Поэтому Оля отрицательно замотала головой. Только не Амаретто! Не дай бог повторится.

– Тогда может игристое? Итальянское сейчас большая редкость, – не унимался Антон, пытаясь доставить удовольствие владельцу кафе.

Разгадав его тайный замысел: другим способом от рачительного Ираклия Самуиловича избавиться невозможно, она кивнула.

– Можно. Но, пожалуйста, «Проссеко» брют или полусладкое розовое «Ламбрусско».

Пиджак с искрой напрягся.

– Простите, но у нас сейчас только советское, с первого винзавода, но очень хорошего качества, с медалями! На ВДНХ в этом году выставлялось! И для особых гостей – небольшой запас итальянского сладкого «Спуманте». Я сожалею, что не угодил даме. Но обязательно сделаю заказ на будущее!
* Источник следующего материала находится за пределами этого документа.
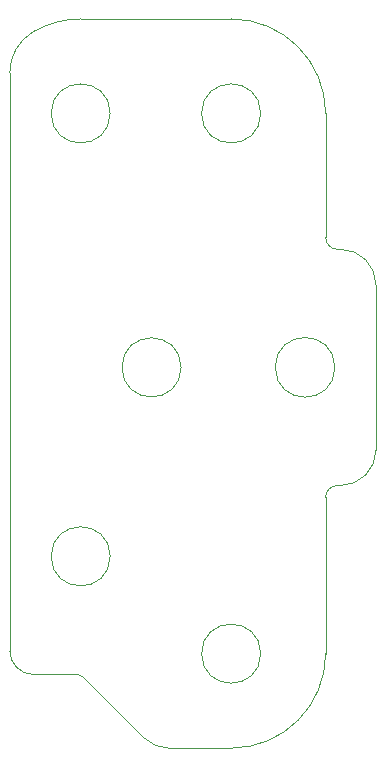
<source format=gm1>
G04 #@! TF.GenerationSoftware,KiCad,Pcbnew,5.1.9+dfsg1-1+deb11u1*
G04 #@! TF.CreationDate,2023-05-29T17:07:12+09:00*
G04 #@! TF.ProjectId,bottom,626f7474-6f6d-42e6-9b69-6361645f7063,rev?*
G04 #@! TF.SameCoordinates,Original*
G04 #@! TF.FileFunction,Profile,NP*
%FSLAX46Y46*%
G04 Gerber Fmt 4.6, Leading zero omitted, Abs format (unit mm)*
G04 Created by KiCad (PCBNEW 5.1.9+dfsg1-1+deb11u1) date 2023-05-29 17:07:12*
%MOMM*%
%LPD*%
G01*
G04 APERTURE LIST*
G04 #@! TA.AperFunction,Profile*
%ADD10C,0.100000*%
G04 #@! TD*
G04 APERTURE END LIST*
D10*
X147638000Y-75606000D02*
G75*
G03*
X147638000Y-75606000I-2500000J0D01*
G01*
X160378000Y-75606000D02*
G75*
G03*
X160378000Y-75606000I-2500000J0D01*
G01*
X167138000Y-87106000D02*
X166878000Y-87106000D01*
X141138000Y-123106000D02*
G75*
G02*
X139138000Y-121106000I0J2000000D01*
G01*
X153638000Y-97106000D02*
G75*
G03*
X153638000Y-97106000I-2500000J0D01*
G01*
X165878000Y-75606000D02*
X165878000Y-86106000D01*
X147638000Y-113106000D02*
G75*
G03*
X147638000Y-113106000I-2500000J0D01*
G01*
X152620599Y-129346000D02*
G75*
G02*
X150499279Y-128467320I1J3000000D01*
G01*
X166878000Y-107106000D02*
X167138000Y-107106000D01*
X139138001Y-72141900D02*
G75*
G02*
X141138000Y-68677799I3999999J0D01*
G01*
X145430890Y-123398900D02*
X150499300Y-128467300D01*
X144723789Y-123106000D02*
G75*
G02*
X145430896Y-123398893I1J-1000000D01*
G01*
X157878000Y-67606000D02*
G75*
G02*
X165878000Y-75606000I0J-8000000D01*
G01*
X141138000Y-123106000D02*
X144723790Y-123106000D01*
X167138001Y-87106000D02*
G75*
G02*
X170138000Y-90106001I-1J-3000000D01*
G01*
X170138000Y-104106000D02*
X170138000Y-90106000D01*
X166663000Y-97106000D02*
G75*
G03*
X166663000Y-97106000I-2525000J0D01*
G01*
X141138000Y-68677797D02*
G75*
G02*
X145138000Y-67606000I4000000J-6928203D01*
G01*
X157878000Y-129346000D02*
X152620600Y-129346000D01*
X165878000Y-108106000D02*
X165878000Y-121346000D01*
X165878000Y-108106000D02*
G75*
G02*
X166878000Y-107106000I1000000J0D01*
G01*
X160378000Y-121346000D02*
G75*
G03*
X160378000Y-121346000I-2500000J0D01*
G01*
X170138000Y-104106000D02*
G75*
G02*
X167138000Y-107106000I-3000000J0D01*
G01*
X165877999Y-121346000D02*
G75*
G02*
X157878000Y-129345999I-7999999J0D01*
G01*
X139138000Y-121106000D02*
X139138000Y-72141900D01*
X145138000Y-67606000D02*
X157878000Y-67606000D01*
X166878000Y-87106000D02*
G75*
G02*
X165878000Y-86106000I0J1000000D01*
G01*
M02*

</source>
А к напитку всенепременно полагается сюрприз: женская радость. Сию минуточку! – кримпленовый коротышка исчез.

– Олечка, соглашайся на все, иначе он не отстанет. Выхода нет.

Через несколько минут на их столике появилась покрытая изморозью бутылка в мельхиоровом ведерке в компании высоких хрустальных бокалов, а рядом на блюдечке – обещанный сюрприз, «женская радость», горка припорошенных кокосовой стружкой конфет.

Оля узнала обычные рафаэлинки.

– Дорогим гостям из личных запасов, детишкам берег. Кушайте, – Ираклий самозабвенно раскланялся, на прощание бросил еще один признательный взгляд на врача.

Не успели утихнуть его быстрые шаги, проигрыш тапера сменил треснувший голос Челентано, затянувший «Sole», и стрелки часов, бешено мелькая стрелками, снова завертелись назад.

Сердце Оли дрогнуло, на глаза навернулись слезы.